_Instructions for the task_
When you reach a picture, pass over it; otherwise repeat the listing word for word.

_Available data_
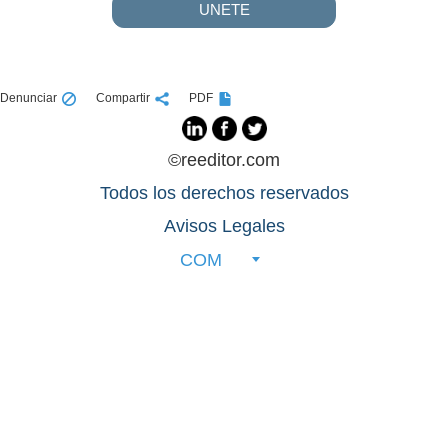
UNETE
Denunciar
Compartir
PDF
©reeditor.com
Todos los derechos reservados
Avisos Legales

_Solution to this task_
UNETE
Denunciar
Compartir
PDF
©reeditor.com
Todos los derechos reservados
Avisos Legales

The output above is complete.